Building the Darn Thing

After an hour or so of battling the hell-clay with an ineffective shovel, you’ll realize that you need to determine the size and shape of your pond. Above-ground ponds fluctuate temperature more frequently than in-ground ponds. They also require additional costs in terms of material for the pond walls. Digging an in-ground pond will seem like the easier route. You might aim for an oval five feet long and three feet wide. Two feet is the recommended minimum depth for a pond with fish. It’s also the perfect depth for grabby little raccoon paws to snatch up your pets.

racoons love ponds
Be prepared for your new pets:  fifteen of these rolly-polly fish thieves.


After the second hour of ineffectual digging into your sticky hell-clay, you may be second-guessing your plans (what plans? you’re living in the moment!). Try to live somewhere with soft, pliable dirt, such as Iowa or in an episode of  TLC’s Gardening By the Yard. If that is not an option . . . eh, well, your pond hole is probably deep enough.

Although you planned for twenty-four inches of depth, eighteen should be enough for a subtropical climate that doesn’t see a hard freeze every winter, right? The ground will also insulate your pond. Yeah, this is sounding better.

Oh wait, but you hit a pipe twelve inches below the left half of your pond. Definitely stop digging. You were supposed to call 811 to have your utilities marked before starting, but you didn’t, did you? That’s okay; we’re living in the moment. Now your pond will have two depth levels. Fancy.

Like this! And not at all like a muddy hole in the ground.

Wrestle the pond liner into the hole and weigh it down with decorative rocks. As the pond fills with water of questionable quality from your hose, try to figure out what to do with the mountain of leftover, sticky hell-clay. Keep in mind that wherever you shovel it, the mountain will not dissolve. It will linger like the bad memory of joking about someone’s hearing only to later discover that they were deaf.

Arrange stones around the perimeter of the pond to hold down the liner’s edge. Stack more stones (perhaps ones you have “borrowed” from a public park; judgment-free zone!) into a waterfall at the shallow edge. Place your pump in the deep end of the pond, and run a hose along the pond’s edge from the pump to the waterfall. The two-tier structure will help ensure water circulates from one end of the pond to the other. Claim the design was intentional. So fancy.

Adding Life

Most sources advise waiting a month or more before adding fish so the water can develop a nitrogen cycle. You, however, are special and do not need to wait. Wearing smears of brownish-gray mud like war paint, drive to the pet store. Leave a trail of clay clumps from the parking lot to the wall of glowing cerulean tanks. Your pond is, oh, 200 gallons? Capacity doesn’t matter. Buy around 30 of those little feeder goldfish. When the associate asks what you’ll be feeding, jokingly say “raccoons.” Look into the little black eyes of your new pets. Gulp down the guilt. Circle of life and all that.

fish pond
These are koi. Only buy these for your whim-pond if your other hobbies include throwing money at the ocean.
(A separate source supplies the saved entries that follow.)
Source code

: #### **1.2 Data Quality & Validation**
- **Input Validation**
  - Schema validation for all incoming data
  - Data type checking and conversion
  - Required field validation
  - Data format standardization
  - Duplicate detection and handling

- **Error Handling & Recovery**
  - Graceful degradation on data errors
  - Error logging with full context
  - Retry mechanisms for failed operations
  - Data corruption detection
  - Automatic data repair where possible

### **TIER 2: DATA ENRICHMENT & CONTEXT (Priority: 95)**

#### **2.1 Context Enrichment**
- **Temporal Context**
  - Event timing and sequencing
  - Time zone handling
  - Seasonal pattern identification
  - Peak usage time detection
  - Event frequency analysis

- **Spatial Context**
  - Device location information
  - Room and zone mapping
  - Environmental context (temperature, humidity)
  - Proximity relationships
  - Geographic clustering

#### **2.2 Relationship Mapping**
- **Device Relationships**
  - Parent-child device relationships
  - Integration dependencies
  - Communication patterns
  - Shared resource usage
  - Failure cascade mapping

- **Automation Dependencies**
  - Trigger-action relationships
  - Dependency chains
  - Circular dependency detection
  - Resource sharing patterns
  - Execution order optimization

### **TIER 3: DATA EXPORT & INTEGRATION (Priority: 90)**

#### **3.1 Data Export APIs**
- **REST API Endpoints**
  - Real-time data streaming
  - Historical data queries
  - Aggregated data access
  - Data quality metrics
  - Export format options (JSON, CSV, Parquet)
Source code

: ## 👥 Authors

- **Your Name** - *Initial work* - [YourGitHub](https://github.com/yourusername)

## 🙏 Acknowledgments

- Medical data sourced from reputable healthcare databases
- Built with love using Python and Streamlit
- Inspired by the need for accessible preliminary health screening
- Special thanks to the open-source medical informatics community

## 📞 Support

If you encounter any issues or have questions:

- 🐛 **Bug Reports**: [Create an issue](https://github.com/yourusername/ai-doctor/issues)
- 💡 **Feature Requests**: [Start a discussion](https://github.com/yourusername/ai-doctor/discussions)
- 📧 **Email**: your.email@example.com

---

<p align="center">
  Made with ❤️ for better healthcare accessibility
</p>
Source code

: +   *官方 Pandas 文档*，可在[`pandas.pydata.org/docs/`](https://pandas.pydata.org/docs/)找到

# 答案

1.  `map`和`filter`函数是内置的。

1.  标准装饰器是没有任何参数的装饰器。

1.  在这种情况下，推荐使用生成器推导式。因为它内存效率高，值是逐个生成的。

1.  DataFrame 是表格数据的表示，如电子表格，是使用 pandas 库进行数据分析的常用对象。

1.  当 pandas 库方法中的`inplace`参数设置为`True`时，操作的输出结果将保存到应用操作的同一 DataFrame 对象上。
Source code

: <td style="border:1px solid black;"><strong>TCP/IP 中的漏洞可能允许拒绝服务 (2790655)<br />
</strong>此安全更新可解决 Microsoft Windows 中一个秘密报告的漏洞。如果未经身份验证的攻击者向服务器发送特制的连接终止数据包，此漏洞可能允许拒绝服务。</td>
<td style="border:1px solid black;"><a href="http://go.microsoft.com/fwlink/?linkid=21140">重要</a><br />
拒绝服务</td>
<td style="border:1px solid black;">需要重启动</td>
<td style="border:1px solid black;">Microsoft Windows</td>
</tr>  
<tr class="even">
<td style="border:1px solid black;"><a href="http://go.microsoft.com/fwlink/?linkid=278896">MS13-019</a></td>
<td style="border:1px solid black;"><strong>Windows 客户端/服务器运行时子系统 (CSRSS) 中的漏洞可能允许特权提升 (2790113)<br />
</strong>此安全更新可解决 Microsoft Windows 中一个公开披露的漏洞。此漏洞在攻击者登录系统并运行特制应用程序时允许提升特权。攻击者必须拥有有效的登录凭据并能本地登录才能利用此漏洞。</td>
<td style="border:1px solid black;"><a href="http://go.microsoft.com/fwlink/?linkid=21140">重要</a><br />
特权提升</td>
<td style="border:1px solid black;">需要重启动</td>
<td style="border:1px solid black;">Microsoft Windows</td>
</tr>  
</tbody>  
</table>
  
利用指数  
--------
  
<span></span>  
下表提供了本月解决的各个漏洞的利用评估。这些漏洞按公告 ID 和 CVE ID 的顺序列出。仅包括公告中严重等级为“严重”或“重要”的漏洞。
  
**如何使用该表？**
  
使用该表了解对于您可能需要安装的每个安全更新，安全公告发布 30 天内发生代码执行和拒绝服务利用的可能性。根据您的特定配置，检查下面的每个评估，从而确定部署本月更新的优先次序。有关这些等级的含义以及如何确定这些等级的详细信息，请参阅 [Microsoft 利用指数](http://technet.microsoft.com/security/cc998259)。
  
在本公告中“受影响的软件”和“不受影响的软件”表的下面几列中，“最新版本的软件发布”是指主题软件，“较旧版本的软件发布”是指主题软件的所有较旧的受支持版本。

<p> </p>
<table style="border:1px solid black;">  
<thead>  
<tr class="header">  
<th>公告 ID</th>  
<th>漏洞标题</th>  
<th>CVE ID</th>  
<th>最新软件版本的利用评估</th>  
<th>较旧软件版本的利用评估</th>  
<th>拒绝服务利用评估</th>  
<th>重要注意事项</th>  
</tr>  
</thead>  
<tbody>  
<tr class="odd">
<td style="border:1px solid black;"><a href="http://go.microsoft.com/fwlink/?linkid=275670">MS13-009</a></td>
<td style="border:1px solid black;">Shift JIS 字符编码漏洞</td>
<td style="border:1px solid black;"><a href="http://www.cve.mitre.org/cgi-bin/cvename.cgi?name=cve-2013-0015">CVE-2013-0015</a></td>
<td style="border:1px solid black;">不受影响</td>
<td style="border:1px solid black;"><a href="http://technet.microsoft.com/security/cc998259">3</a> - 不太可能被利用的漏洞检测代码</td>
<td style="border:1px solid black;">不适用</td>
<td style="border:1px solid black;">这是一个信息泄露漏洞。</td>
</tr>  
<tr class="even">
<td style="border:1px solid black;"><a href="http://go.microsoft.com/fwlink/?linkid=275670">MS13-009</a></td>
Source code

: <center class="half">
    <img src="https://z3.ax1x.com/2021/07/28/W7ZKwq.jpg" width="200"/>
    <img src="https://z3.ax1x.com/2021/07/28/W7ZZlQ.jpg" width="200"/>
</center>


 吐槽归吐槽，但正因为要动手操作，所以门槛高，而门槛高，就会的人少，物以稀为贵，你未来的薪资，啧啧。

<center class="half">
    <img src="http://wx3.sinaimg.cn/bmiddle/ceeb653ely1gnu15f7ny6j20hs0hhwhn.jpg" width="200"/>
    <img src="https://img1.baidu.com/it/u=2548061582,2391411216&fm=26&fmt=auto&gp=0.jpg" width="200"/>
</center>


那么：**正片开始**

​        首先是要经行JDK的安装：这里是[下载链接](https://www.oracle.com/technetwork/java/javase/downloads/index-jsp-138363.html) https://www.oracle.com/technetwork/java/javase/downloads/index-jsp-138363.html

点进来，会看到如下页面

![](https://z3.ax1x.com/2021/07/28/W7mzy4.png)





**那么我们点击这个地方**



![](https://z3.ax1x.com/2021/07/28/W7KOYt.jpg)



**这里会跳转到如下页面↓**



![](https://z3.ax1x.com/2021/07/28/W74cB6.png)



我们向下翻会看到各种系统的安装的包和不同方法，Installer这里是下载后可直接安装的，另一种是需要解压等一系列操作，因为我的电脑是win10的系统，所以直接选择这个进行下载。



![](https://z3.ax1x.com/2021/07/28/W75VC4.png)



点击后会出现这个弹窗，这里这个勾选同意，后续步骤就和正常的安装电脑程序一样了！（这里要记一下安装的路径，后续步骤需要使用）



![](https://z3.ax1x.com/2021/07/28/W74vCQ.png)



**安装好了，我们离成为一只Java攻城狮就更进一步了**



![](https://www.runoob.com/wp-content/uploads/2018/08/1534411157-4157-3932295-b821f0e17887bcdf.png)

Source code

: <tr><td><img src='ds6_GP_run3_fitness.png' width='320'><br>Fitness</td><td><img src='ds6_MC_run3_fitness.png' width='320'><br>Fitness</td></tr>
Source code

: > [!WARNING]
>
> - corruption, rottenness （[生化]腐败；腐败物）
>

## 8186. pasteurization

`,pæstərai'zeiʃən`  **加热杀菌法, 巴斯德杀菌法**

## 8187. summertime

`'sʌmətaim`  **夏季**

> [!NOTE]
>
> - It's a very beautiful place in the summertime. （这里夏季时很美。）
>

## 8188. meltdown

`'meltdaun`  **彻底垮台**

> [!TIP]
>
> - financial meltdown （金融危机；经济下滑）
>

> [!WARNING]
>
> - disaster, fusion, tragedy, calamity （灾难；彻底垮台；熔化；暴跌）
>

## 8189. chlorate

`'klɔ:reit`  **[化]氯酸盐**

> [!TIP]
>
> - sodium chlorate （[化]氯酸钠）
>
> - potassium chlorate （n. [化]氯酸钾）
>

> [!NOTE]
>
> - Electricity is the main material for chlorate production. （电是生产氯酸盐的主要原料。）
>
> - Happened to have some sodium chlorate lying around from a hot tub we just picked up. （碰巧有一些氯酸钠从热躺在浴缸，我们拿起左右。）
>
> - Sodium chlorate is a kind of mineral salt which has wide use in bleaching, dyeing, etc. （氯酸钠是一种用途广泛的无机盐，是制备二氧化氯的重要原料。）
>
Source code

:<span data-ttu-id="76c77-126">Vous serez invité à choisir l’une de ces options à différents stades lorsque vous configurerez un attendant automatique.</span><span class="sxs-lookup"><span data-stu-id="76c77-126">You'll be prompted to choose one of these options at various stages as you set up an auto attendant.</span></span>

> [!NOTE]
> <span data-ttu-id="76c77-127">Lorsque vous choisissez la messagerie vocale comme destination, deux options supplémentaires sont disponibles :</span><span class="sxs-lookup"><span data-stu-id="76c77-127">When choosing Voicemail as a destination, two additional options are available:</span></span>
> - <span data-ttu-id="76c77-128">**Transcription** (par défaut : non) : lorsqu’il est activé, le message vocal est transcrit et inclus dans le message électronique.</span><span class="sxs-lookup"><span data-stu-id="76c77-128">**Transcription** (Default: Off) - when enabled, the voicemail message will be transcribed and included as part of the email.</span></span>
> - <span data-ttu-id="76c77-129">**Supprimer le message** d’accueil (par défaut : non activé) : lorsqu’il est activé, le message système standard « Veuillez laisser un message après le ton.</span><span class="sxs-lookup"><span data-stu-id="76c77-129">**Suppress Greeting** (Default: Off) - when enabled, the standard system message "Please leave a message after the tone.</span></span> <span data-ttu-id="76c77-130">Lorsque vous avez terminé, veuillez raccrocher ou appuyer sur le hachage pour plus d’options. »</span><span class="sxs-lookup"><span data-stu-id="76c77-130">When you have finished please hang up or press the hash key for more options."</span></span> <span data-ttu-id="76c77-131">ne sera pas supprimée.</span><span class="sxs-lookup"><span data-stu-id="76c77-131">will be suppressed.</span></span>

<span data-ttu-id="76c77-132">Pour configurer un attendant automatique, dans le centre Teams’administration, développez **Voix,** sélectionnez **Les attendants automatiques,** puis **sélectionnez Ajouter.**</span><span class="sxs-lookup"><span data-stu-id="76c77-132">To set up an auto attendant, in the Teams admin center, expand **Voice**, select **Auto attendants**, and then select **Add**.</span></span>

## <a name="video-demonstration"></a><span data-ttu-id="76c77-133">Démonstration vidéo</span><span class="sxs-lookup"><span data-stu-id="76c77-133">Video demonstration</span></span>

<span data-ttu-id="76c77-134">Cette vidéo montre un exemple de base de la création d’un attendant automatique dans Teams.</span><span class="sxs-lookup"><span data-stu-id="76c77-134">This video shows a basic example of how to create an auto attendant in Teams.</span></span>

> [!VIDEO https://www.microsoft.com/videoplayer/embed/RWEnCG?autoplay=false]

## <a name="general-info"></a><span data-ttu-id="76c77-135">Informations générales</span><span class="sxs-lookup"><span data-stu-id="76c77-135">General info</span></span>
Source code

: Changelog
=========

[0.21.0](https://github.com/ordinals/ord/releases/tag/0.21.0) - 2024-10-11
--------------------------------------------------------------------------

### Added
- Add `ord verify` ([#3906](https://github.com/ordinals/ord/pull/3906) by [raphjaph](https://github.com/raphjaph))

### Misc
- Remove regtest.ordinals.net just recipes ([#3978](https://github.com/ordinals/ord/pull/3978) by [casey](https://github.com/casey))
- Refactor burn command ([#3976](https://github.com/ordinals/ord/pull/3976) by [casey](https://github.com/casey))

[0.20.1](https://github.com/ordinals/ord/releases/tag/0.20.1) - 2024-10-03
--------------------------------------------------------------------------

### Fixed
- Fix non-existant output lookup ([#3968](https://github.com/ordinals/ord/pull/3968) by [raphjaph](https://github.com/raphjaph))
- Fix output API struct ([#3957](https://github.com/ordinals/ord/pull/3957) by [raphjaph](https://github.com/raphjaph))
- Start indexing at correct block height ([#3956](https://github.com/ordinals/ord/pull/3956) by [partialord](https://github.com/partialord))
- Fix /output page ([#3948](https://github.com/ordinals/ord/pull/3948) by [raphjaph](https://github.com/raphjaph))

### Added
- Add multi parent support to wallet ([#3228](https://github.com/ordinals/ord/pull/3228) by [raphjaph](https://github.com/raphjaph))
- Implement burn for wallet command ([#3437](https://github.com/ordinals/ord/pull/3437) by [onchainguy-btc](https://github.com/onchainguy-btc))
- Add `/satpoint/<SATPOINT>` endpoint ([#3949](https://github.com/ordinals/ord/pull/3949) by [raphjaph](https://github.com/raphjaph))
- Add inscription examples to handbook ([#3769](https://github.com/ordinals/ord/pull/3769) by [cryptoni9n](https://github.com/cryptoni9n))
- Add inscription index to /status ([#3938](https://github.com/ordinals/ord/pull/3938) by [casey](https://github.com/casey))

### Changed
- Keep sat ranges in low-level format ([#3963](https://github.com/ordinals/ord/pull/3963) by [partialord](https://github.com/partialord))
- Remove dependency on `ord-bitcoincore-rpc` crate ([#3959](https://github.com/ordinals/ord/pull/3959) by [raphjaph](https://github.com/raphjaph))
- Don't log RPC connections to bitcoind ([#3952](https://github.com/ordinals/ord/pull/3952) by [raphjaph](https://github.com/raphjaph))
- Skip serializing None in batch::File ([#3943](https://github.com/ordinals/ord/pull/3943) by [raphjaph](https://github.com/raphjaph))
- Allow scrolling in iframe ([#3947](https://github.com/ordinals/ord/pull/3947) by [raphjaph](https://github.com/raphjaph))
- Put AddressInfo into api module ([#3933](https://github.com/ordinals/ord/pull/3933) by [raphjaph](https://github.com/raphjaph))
If one day you worry that having a giant hole right beside your house’s foundation might be causing the structure to shift, you can adapt these steps and rebuild. Perhaps you’ll try an above-ground pond and avoid slogging through more of that miserable clay. And maybe after that, you’ll decide an in-ground pond is better after all, and hey, let’s add a little winding stream and ducks and tadpoles and stop lecturing me about self-control, Mom.